Professor Del Mar said the RACGP’s guidelines for preventive activities in general practice (the Red Book) — of which he is a coauthor — were probably quite effective in helping curtail some unnecessary investigations.

“We often assume, and are sometimes wrong, that patients want us to do something”, he said. “It seems to be especially hard for doctors to adhere to the principle, ‘Don’t just DO something! Stand there!’

“Sometimes we are much better doctors by protecting our patients from too much technology when there isn’t good evidence for its benefit.”

Professor Del Mar said the Australian top five lists were likely to be different because generally fewer investigations, particularly “routine” investigations such as annual ECGs, were undertaken in Australia than in the US.

Associate Professor Lyndal Trevena, of the School of Public Health at the University of Sydney, said an underexplored issue was community attitudes to rational test ordering.

“I think … patients are not aware of the costs of many of these tests and we don’t have any good data on patient expectations or knowledge on this matter”, she said.

“I suspect many GPs are under or feel under pressure from some patients to order tests which can be quite costly to the taxpayer.”

– Cathy Saunders

1. Arch Intern Med 2011; 1 October (online)

 

Posted 10 October 2011

 

6 thoughts on “Spend less, improve patient care

  1. Anonymous says:

    A good example is over ordering blood tests in hospital. For instance, it is not uncommon to see CRPs done twice a day, or FBEs done daily with no clear clinical indication. Also, there is the thoughtless ordering of MBA20 by registrars and consultants when all we’re interested in is the potassium (or whatever one or 2 things you can think of). These senior staff then tell off the junior staff who are trying to be judicious in ordering tests!

  2. Anonymous says:

    Proper clinical assessment can obviate the need for expensive unnecessary investigations.
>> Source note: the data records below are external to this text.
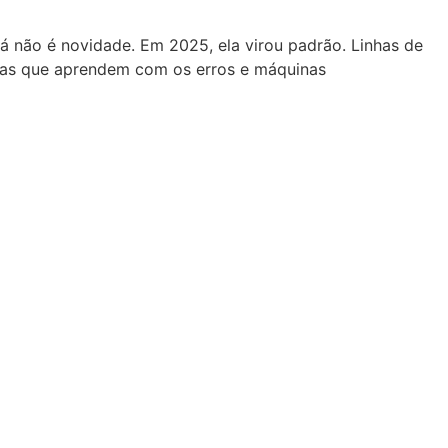
já não é novidade. Em 2025, ela virou padrão. Linhas de
emas que aprendem com os erros e máquinas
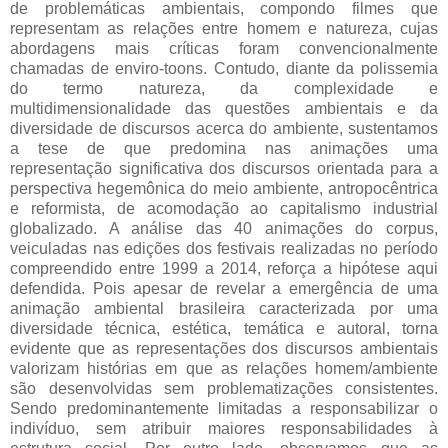
de problemáticas ambientais, compondo filmes que
representam as relações entre homem e natureza, cujas
abordagens mais críticas foram convencionalmente
chamadas de enviro-toons. Contudo, diante da polissemia
do termo natureza, da complexidade e
multidimensionalidade das questões ambientais e da
diversidade de discursos acerca do ambiente, sustentamos
a tese de que predomina nas animações uma
representação significativa dos discursos orientada para a
perspectiva hegemônica do meio ambiente, antropocêntrica
e reformista, de acomodação ao capitalismo industrial
globalizado. A análise das 40 animações do corpus,
veiculadas nas edições dos festivais realizadas no período
compreendido entre 1999 a 2014, reforça a hipótese aqui
defendida. Pois apesar de revelar a emergência de uma
animação ambiental brasileira caracterizada por uma
diversidade técnica, estética, temática e autoral, torna
evidente que as representações dos discursos ambientais
valorizam histórias em que as relações homem/ambiente
são desenvolvidas sem problematizações consistentes.
Sendo predominantemente limitadas a responsabilizar o
indivíduo, sem atribuir maiores responsabilidades à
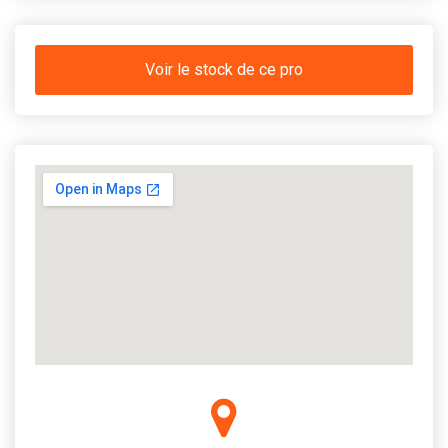
Voir le stock de ce pro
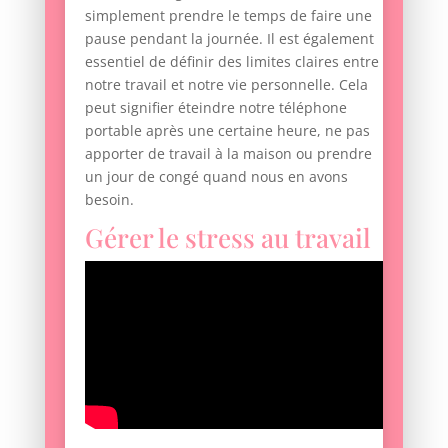
simplement prendre le temps de faire une
pause pendant la journée. Il est également
essentiel de définir des limites claires entre
notre travail et notre vie personnelle. Cela
peut signifier éteindre notre téléphone
portable après une certaine heure, ne pas
apporter de travail à la maison ou prendre
un jour de congé quand nous en avons
besoin.
Gérer le stress au travail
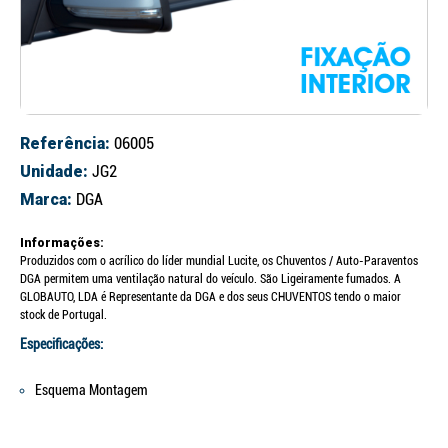
Referência:
06005
Unidade:
JG2
Marca:
DGA
Informações:
Produzidos com o acrílico do líder mundial Lucite, os Chuventos / Auto-Paraventos
DGA permitem uma ventilação natural do veículo. São Ligeiramente fumados. A
GLOBAUTO, LDA é Representante da DGA e dos seus CHUVENTOS tendo o maior
stock de Portugal.
Especificações:
Esquema Montagem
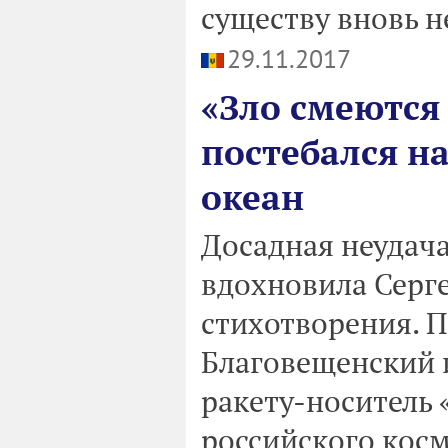
существу вновь н
29.11.2017
«Зло смеются
постебался н
океан
Досадная неудач
вдохновила Серге
стихотворения. П
Благовещенский 
ракету-носитель «
российского кос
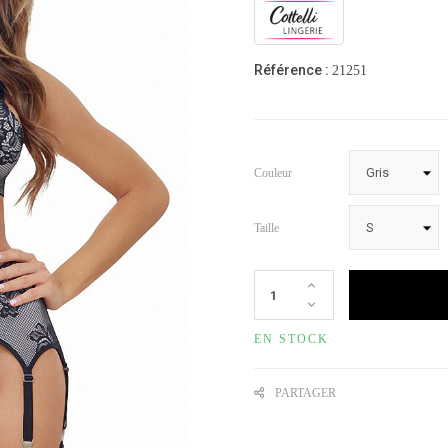
Référence :
21251
Couleur
Taille
EN STOCK
PARTAGER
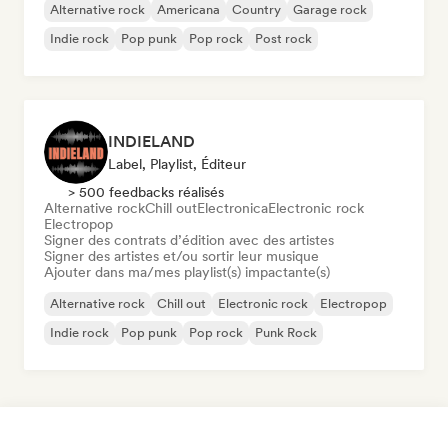
Alternative rock
Americana
Country
Garage rock
Indie rock
Pop punk
Pop rock
Post rock
INDIELAND
Label, Playlist, Éditeur
> 500 feedbacks réalisés
Alternative rock
Chill out
Electronica
Electronic rock
Electropop
Signer des contrats d’édition avec des artistes
Signer des artistes et/ou sortir leur musique
Ajouter dans ma/mes playlist(s) impactante(s)
Alternative rock
Chill out
Electronic rock
Electropop
Indie rock
Pop punk
Pop rock
Punk Rock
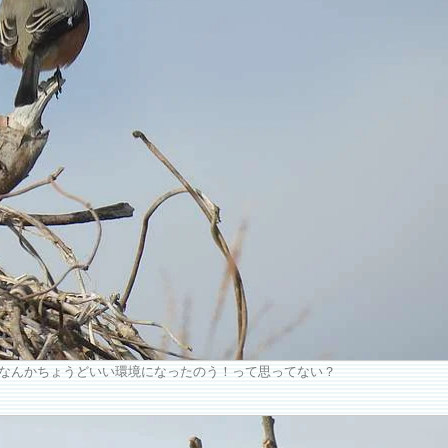
なんかちょうどいい環境になったのう！って思ってない？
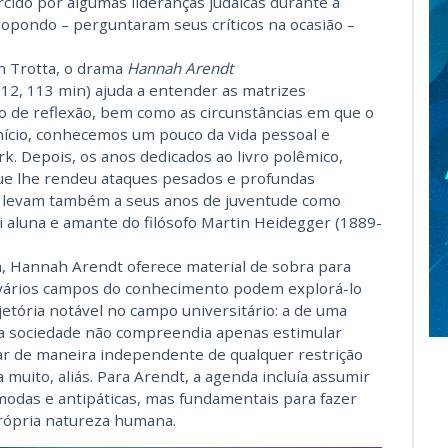
cido por algumas lideranças judaicas durante a
propondo – perguntaram seus críticos na ocasião –
n Trotta, o drama
Hannah Arendt
2, 113 min) ajuda a entender as matrizes
ho de reflexão, bem como as circunstâncias em que o
 início, conhecemos um pouco da vida pessoal e
k. Depois, os anos dedicados ao livro polêmico,
que lhe rendeu ataques pesados e profundas
os levam também a seus anos de juventude como
i aluna e amante do filósofo Martin Heidegger (1889-
ica, Hannah Arendt oferece material de sobra para
 vários campos do conhecimento podem explorá-lo
ória notável no campo universitário: a de uma
na sociedade não compreendia apenas estimular
ar de maneira independente de qualquer restrição
 muito, aliás. Para Arendt­, a agenda incluía assumir
modas e antipáticas, mas fundamentais para fazer
rópria natureza humana.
The current medical training is focussed more on investigational techniques rather than deveoping clinical skills.

  3. Anonymous says:

    Patients are made aware of the cost of the medications that they use. Admittedly the MBS, especially in relation to pathology is much more complicated than the PBS but patients (and doctors) should be made aware of the costs that they incur.
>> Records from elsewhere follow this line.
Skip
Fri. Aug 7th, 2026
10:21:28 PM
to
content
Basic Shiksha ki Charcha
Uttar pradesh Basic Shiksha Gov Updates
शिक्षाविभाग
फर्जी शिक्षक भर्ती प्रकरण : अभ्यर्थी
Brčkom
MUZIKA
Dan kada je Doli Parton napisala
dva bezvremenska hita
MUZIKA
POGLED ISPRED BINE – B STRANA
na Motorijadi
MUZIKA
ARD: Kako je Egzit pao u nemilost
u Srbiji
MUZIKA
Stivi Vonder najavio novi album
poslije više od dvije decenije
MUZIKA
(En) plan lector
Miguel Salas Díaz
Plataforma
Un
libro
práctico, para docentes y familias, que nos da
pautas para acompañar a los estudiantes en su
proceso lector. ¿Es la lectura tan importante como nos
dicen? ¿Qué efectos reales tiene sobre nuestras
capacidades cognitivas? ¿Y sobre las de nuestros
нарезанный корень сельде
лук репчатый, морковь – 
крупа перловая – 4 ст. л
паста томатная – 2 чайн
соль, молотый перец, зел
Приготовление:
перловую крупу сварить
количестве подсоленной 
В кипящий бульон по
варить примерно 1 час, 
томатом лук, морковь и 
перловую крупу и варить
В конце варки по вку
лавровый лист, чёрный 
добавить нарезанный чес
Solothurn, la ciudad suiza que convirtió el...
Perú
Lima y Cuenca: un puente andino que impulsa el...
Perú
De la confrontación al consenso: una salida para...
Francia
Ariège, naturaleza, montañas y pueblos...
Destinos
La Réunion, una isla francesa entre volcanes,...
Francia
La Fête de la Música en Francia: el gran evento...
  4. Dr Klaus Stelter says:

    Both Ken Sleeman and “woolly” have parts of the total picture – another issue is that we are bypassing the careful/considered history and probably even an adequate examination of our patients and jumping from symptoms (or no symptoms) straight to investigations. The other danger is (now) that health bureaucrats will limit discretionary investigations – because they have “the evidence” – on what history/examination might make the brain/pancreatic tumour more likely – if this evidence was just shared with the profession we would be better off and not have to practise supermarket or defensive medicine.

  5. woolly says:

    A hard issue this one. The opposite side of the coin is all the patients I have seen in the emergency dept who have been UNDER investigated or totally NON investigated (the “pat on the head”, you’ll be right mate ) by GPs. Until they come to me weeks or months later and the scan shows their headaches are a brain tumour or their abdo pain is a pancreatic cancer… that would have been better diagnosed weeks or months ago.

  6. Ken Sleeman says:

    Many pre-op tests in the USA are initiated purely on a basis of being “medical-defensive”. Unfortunately this attitude has spread to Australia. It does require some experience to select appropriate tests, so interns need to be well supervised in pre-admission clinics.
    The practice of some path labs in reporting total auto-analyser results, often with some outliers which have no relevance, may lead to expensive over-investigation.